I don't even want to believe my scale, but I'll let it be. If it's wrong, I'll find out.
No, I didn't buy a new one yet, either.
And I didn't have a stellar week. At all.
I think I worked out once and it was pretty gentle. Yesterday I did a lot of walking, but it wasn't working out.
I've been SO tired. So incredibly tired. And indifferent. I've not let everything go to the wind, but I did go out to the Chinese Buffet yesterday, and I did go out for drinks and appetizers another day.
But when I think on it, the day I went for drinks and an appy, I ate lighter/normal in the day, ate before I left, had an appy and 2 drinks. I didn't gorge.
Yesterday I ate reasonably, walked a LOT, and ate decently at the buffet - not great choices, just less volume.
But I need to reel it in again. Maybe a short burst of willpower to round this month out.
My goal was to get out of March under 260. I don't know that that is possible anymore. I've only lost one pound this month, and gained one, too.
I'm not sure why my body tends to stall out right here, right at this point all the time. I suppose I shouldn't have canceled my appointment with a nutritionist on Thursday? Maybe I could have asked. I just didn't have a good feeling about it, and I can't waste my sick-time and worries on it.

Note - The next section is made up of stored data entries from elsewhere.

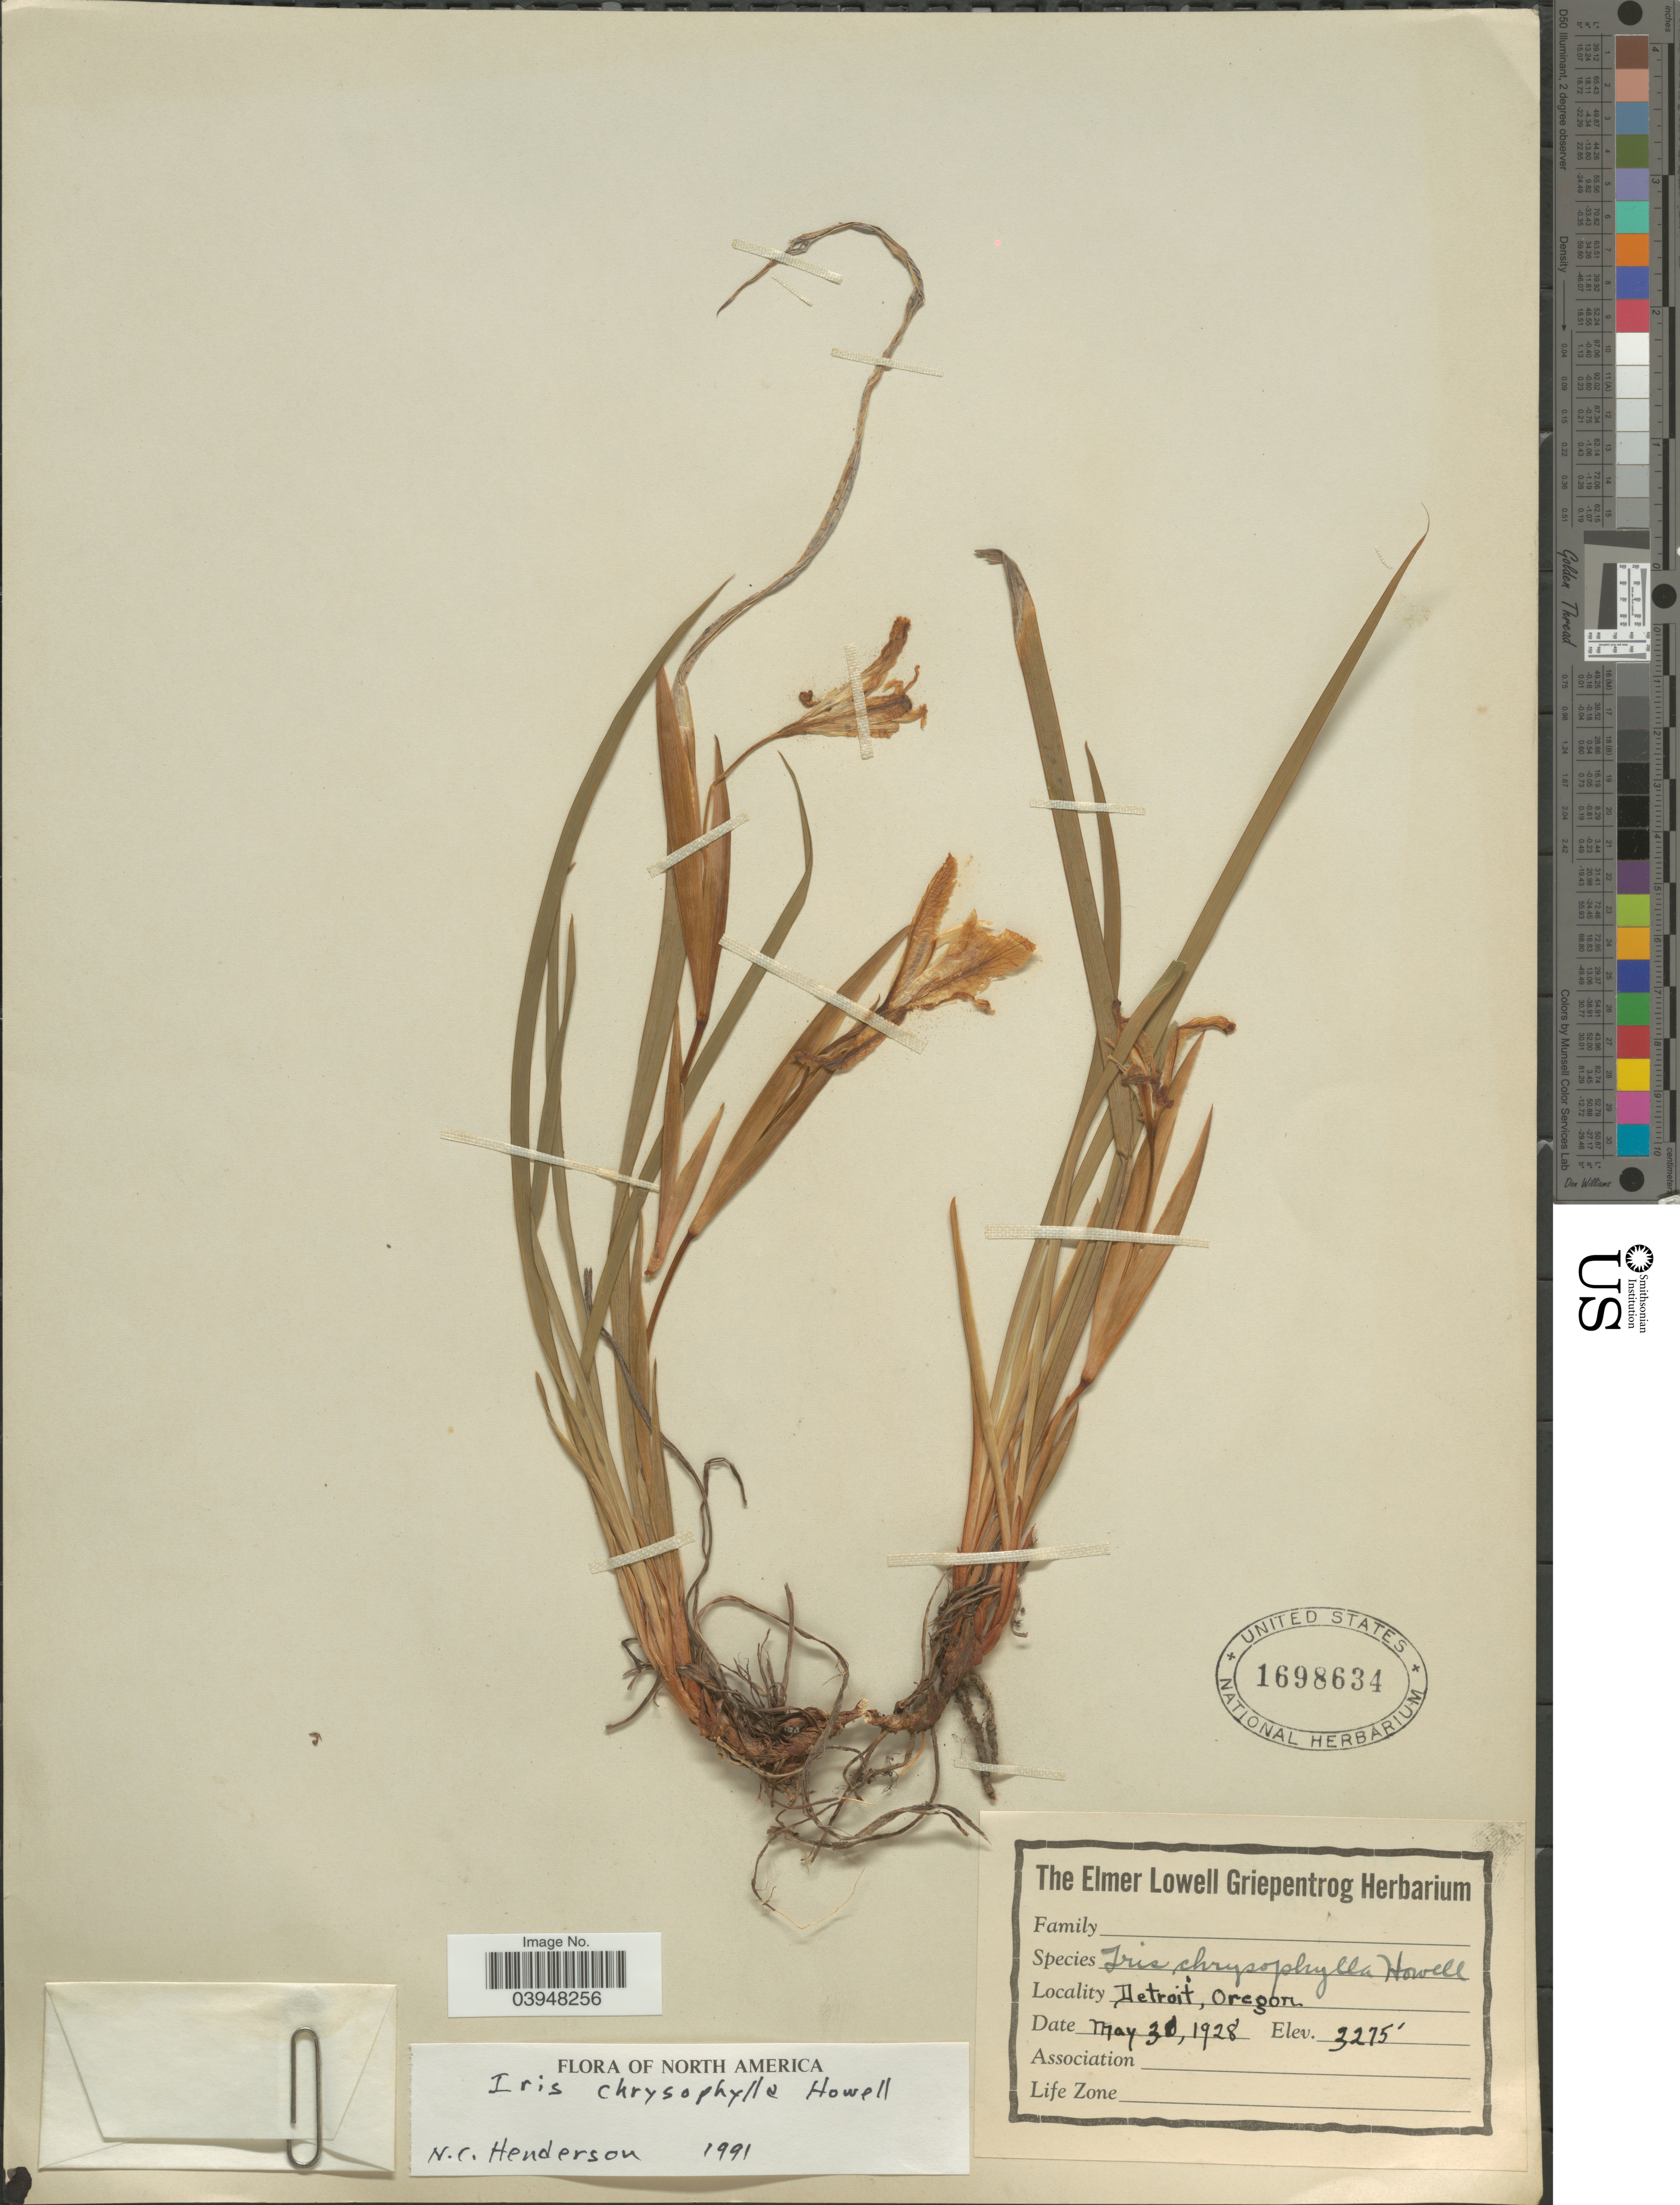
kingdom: Plantae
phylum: Tracheophyta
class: Liliopsida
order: Asparagales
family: Iridaceae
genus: Iris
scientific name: Iris chrysophylla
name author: Howell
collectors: Ex herb. The Elmer Lowell Griepentrog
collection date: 1928-05-30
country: United States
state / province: Oregon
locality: Detroit.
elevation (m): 998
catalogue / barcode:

Possibly it is mental? But I've been at this weight THREE TIMES and never dipped below it. I'll have to do some Googling on it. My body maybe is feeling a starvation-mode, and is fighting against me right now. I really do not know. I just know that I've been successfully able to get here three times and have never successfully been able to jump the hurdle to the other side.
Oh how I would like to see the other side.
I'll have to examine my thoughts and actions to get to the bottom of it. I know I've been having CRAVINGS galore lately, and have very little energy. It is frustrating.
Let's hope I can break this barrier.